Navigating Holiday Stress: The Art of Setting Realistic Expectations for Work and Family Commitment, by Shiela Mie Legaspi

The Mommies Reviews

According to the American Psychological Association, 41% of US adults say their stress increases during the holidays. Another 43% report that this stress interferes with their ability to enjoy time with loved ones and friends.

As a working woman, the holidays are one of the busiest times of the year. Between planning parties, building family traditions, attending holiday events, shopping for gifts, and decorating, you may feel like you’re trying to juggle everything at once. 

As your work and family commitments become more intense, you’re likely to feel unique challenges in the area of work/life balance. To maintain your well-being during this time of year, you must set realistic expectations, establish healthy boundaries, and lean on your support system.

Realistic expectations help women who work from home avoid mom burnout

To start setting expectations, think about what makes up “a good year” at work: Did you achieve your goals or help others achieve theirs? Did you learn something new or gain new skills? Was there an achievement that felt especially rewarding? These are all things worth celebrating during the holidays and reasons why we should give ourselves permission to celebrate and rest.

Setting realistic expectations for work and family commitments starts with planning ahead. Planning is the key to setting realistic expectations, whether it’s for a special activity to share with your family on the weekend or setting a limit for the hours you spend at the office each day.

Make a list of your priorities and then arrange them based on their importance. For example, if one of your top priorities is spending time with your spouse or kids, block out time in your calendar for them and stick to that schedule. If your priority is meeting deadlines at work quickly so you can devote yourself entirely to family during the remainder of the day, schedule meetings early in the morning to get work done without distractions.

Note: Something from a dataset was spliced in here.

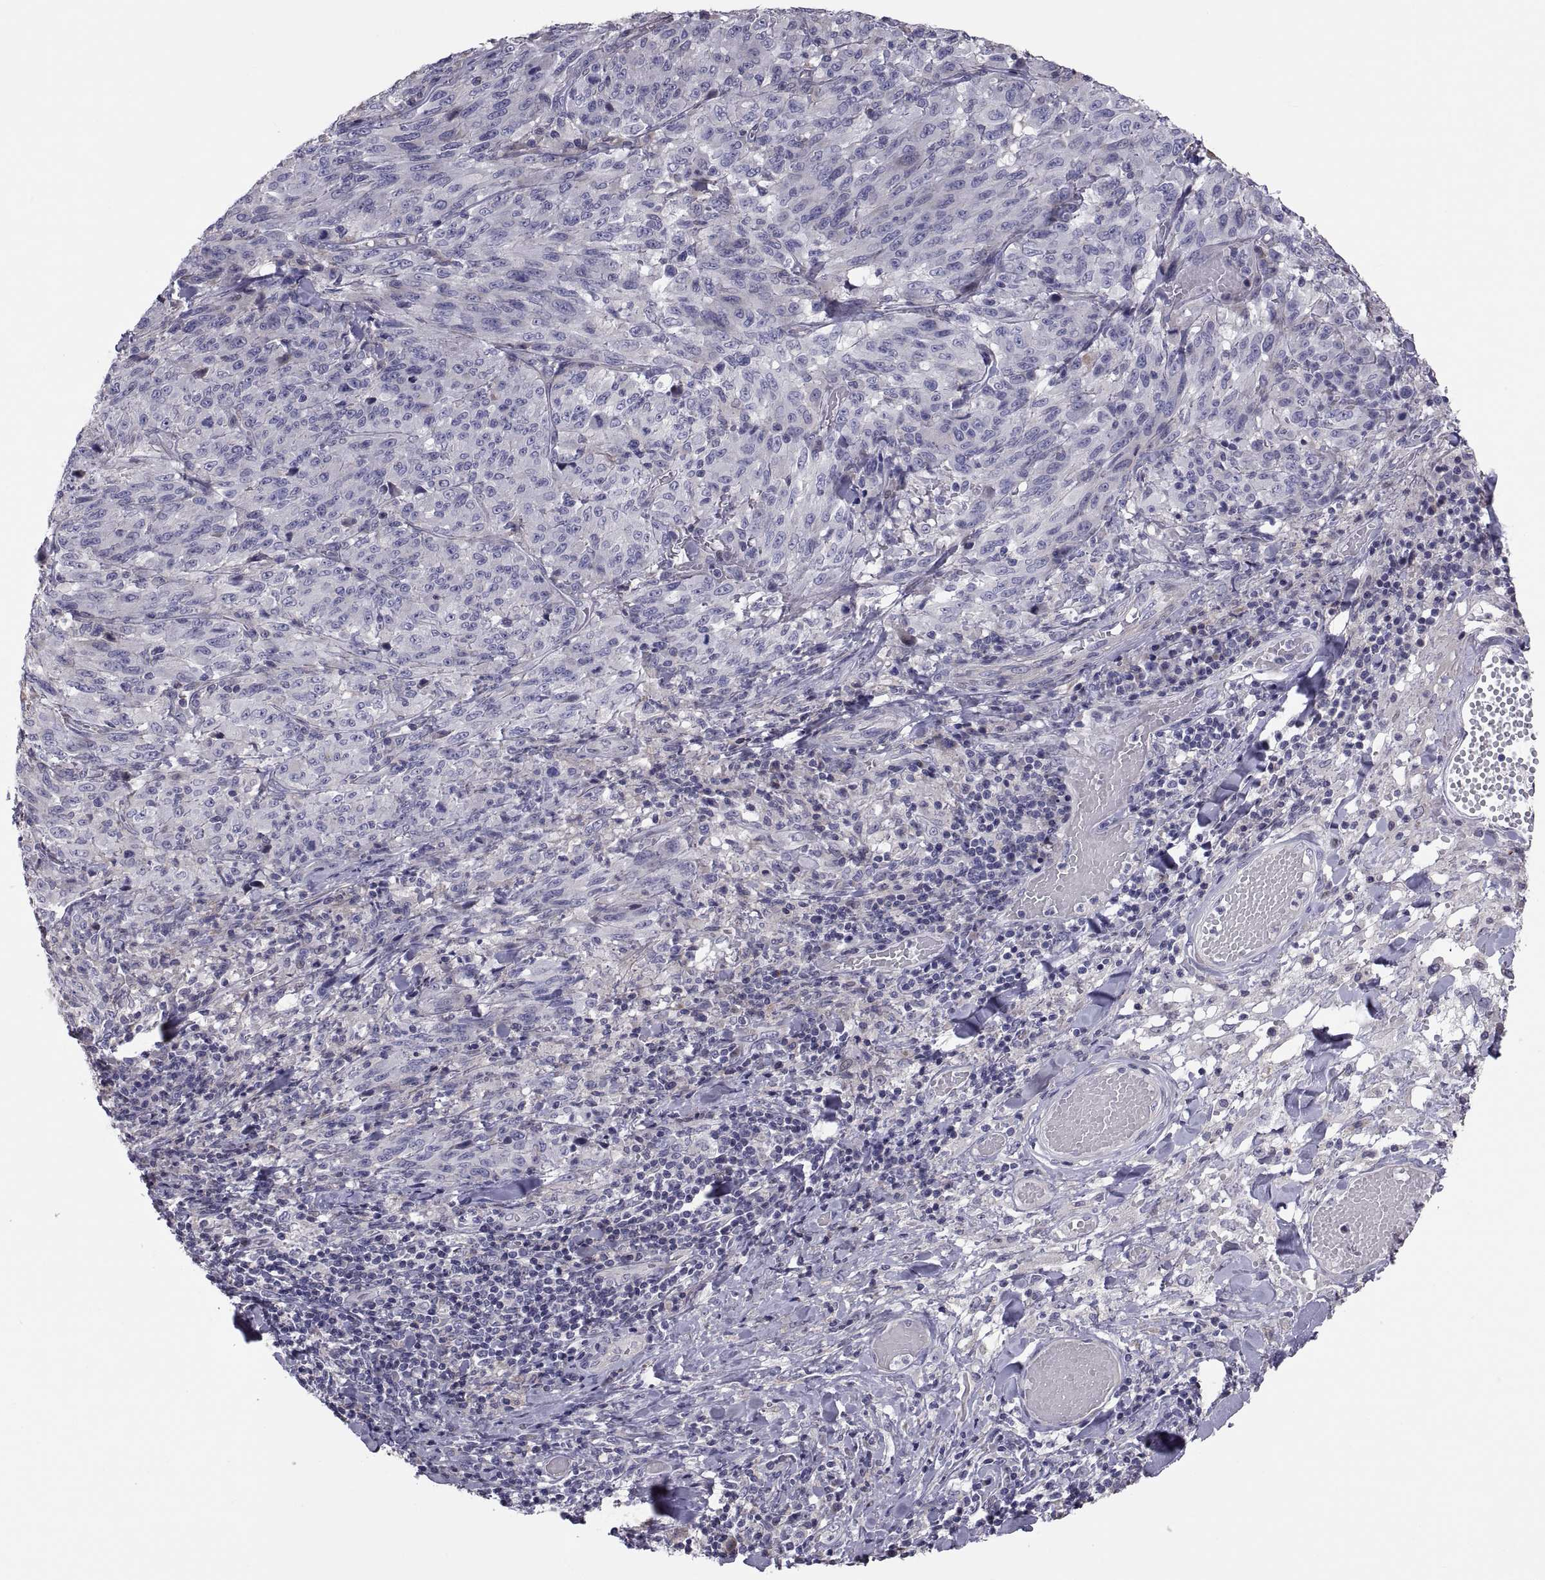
{"staining": {"intensity": "negative", "quantity": "none", "location": "none"}, "tissue": "melanoma", "cell_type": "Tumor cells", "image_type": "cancer", "snomed": [{"axis": "morphology", "description": "Malignant melanoma, NOS"}, {"axis": "topography", "description": "Skin"}], "caption": "This is a histopathology image of immunohistochemistry staining of melanoma, which shows no positivity in tumor cells.", "gene": "ANO1", "patient": {"sex": "female", "age": 91}}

The first step toward setting realistic expectations for work and family commitment during the holiday season is to talk about what’s important to you and your family in terms of both time management and balance. Talk about how much time you want to spend with each other, and once you have a workable holiday schedule, ask everyone how they feel about it. If anyone feels like their needs aren’t being met, discuss ways everyone can work together to find solutions.

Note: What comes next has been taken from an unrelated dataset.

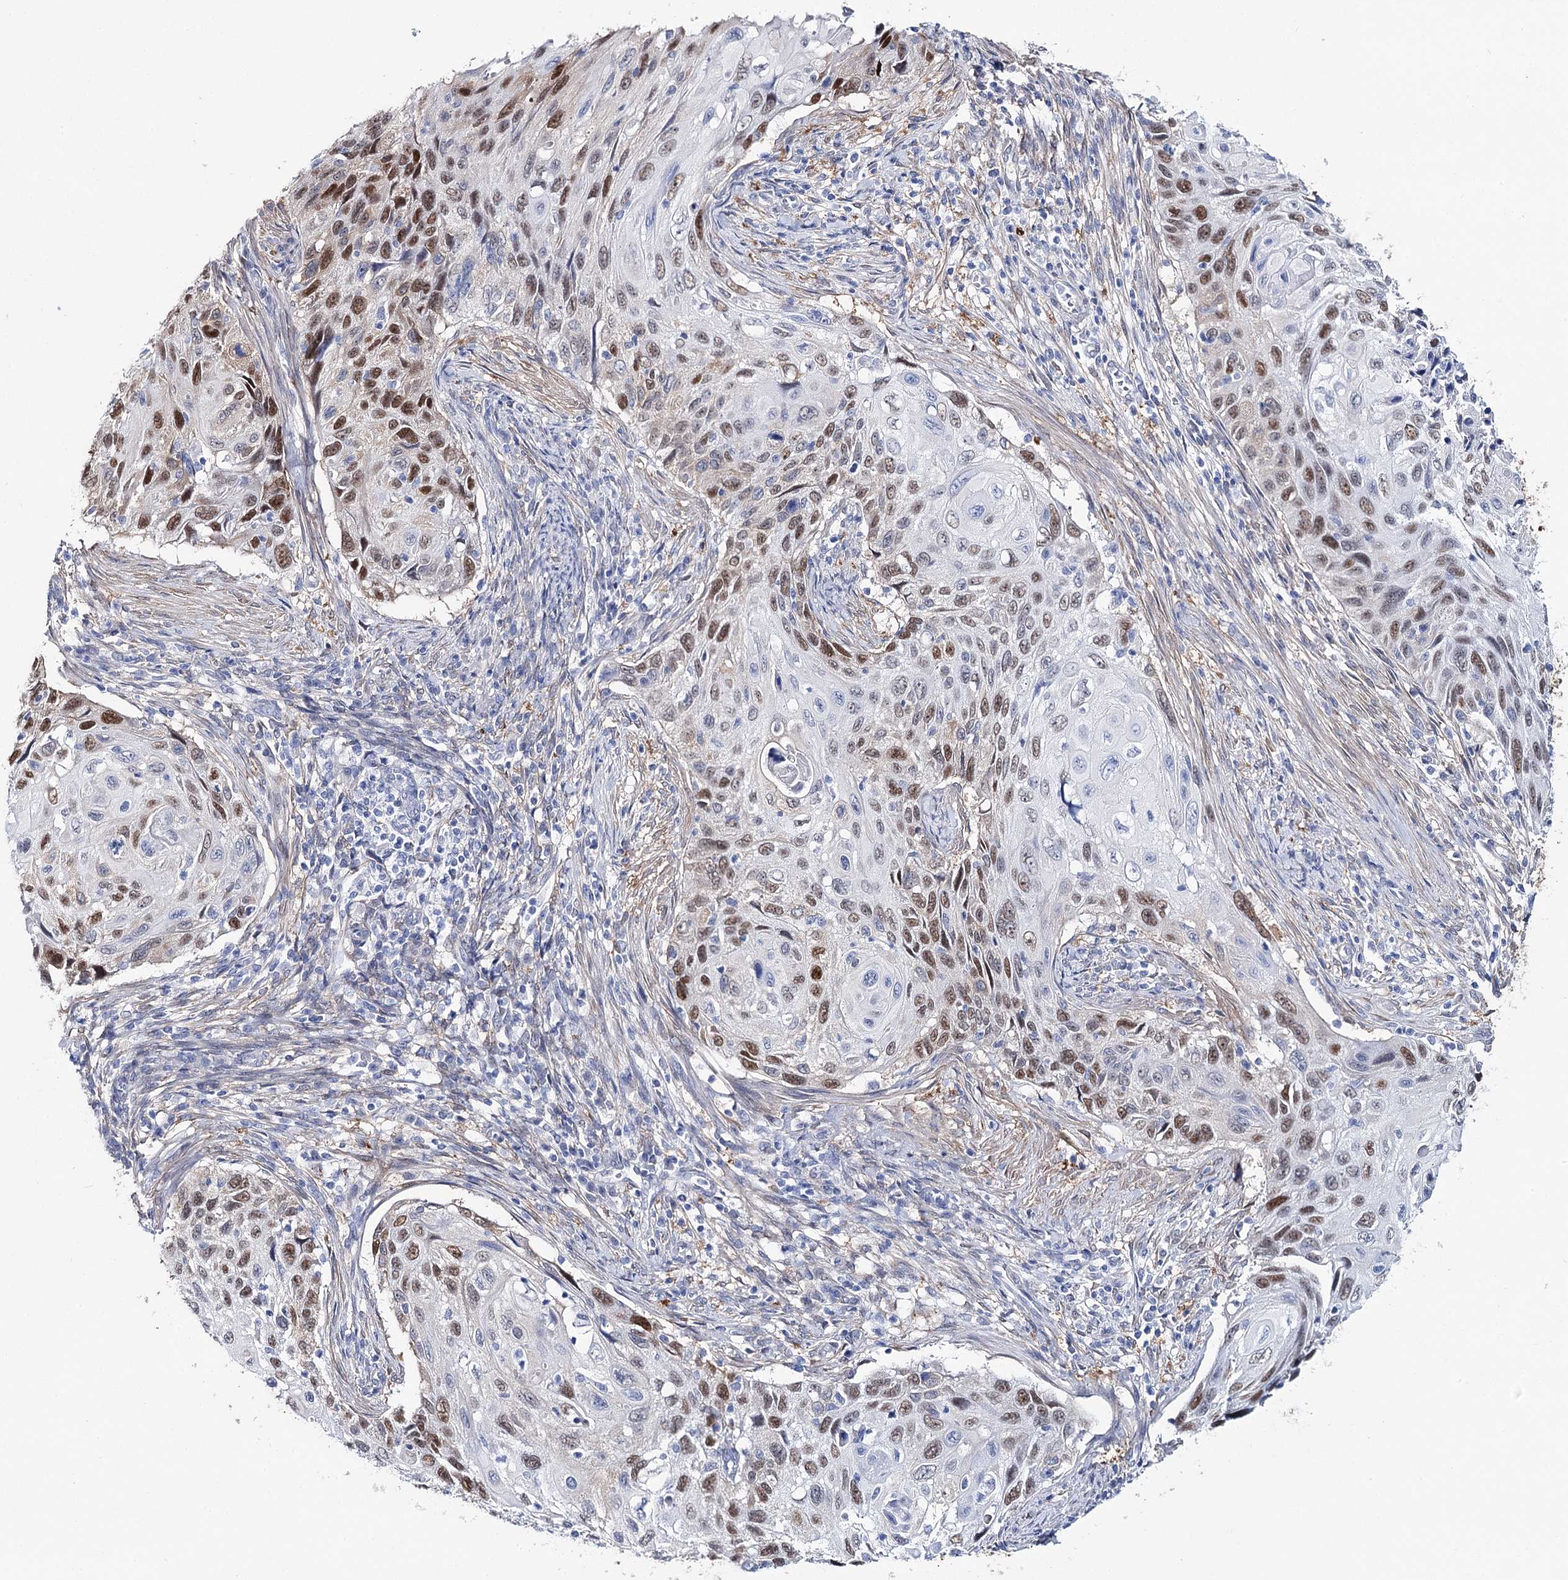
{"staining": {"intensity": "moderate", "quantity": "25%-75%", "location": "nuclear"}, "tissue": "cervical cancer", "cell_type": "Tumor cells", "image_type": "cancer", "snomed": [{"axis": "morphology", "description": "Squamous cell carcinoma, NOS"}, {"axis": "topography", "description": "Cervix"}], "caption": "A photomicrograph of human cervical cancer stained for a protein shows moderate nuclear brown staining in tumor cells.", "gene": "UGDH", "patient": {"sex": "female", "age": 70}}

Boundaries ensure executive moms can protect family time as they work from home

If you’re an executive mom, setting boundaries for work and family commitments is critical. If you don’t establish boundaries, chances are that both you and your family will suffer. When we don’t set boundaries for ourselves or ask for help from others, we can become overwhelmed by stress, which impacts our health and well-being as well as our ability to be fully present in both the workplace and at home.

To block out realistic boundaries, consider the amount of time each of your tasks will take on average. With these boundaries set, you can adjust your tasks by asking for additional help or stopping yourself when one task runs over its allotted time.

Determine ways to achieve your goals without jeopardizing others’ needs or compromising your well-being. Are there ways you can set boundaries around how much time and energy you spend on work? Is it possible for someone else to take over some of the tasks that are causing stress? 

Prioritize the needs of those closest to you, but don’t feel guilty about asking for help when needed. If a friend offers their assistance, accept it with gratitude. Above all, make sure the boundaries you set are realistic and achievable. If they’re not, they will leave you feeling overwhelmed later down the road.

It may seem counterintuitive, but setting boundaries can help relieve stress during this busy time of year. For example, if you schedule time off work early on, you will have more flexibility around holiday commitments later in the season. Also, consider setting boundaries around how much extra effort others can expect from you.

It’s important to set boundaries to have time to be present with friends, family, partners, and even pets! It can be hard when your work life is busy, but it’s also important not to forget about yourself. You need some time away from the office and regular interaction with people who are important in your life.

Lean on your professional and personal support systems to avoid mom burnout during the holidays.

When your home and work responsibilities become overwhelming, seek help from the people around you by asking for help from colleagues and family members. You may be surprised by how many people are willing to pitch in if you let them know what you need.

If stress is affecting your health or ability to function at work or home, consider reaching out for counseling or therapy services. Employee assistance programs or community resources are available to offer guidance.

Above all else, lean on your support system. Whether your supporters are within your professional life or your circle of friends and family, having someone who knows your circumstances will help you feel less overwhelmed when things get stressful.

The holidays are filled with joy and excitement, but they can also be chock-full of stress and anxiety. By setting realistic expectations, establishing boundaries, and leaning on your support system during this season, you can create a harmonious work-life balance that allows you to be present for others in your life and make cherished memories along the way.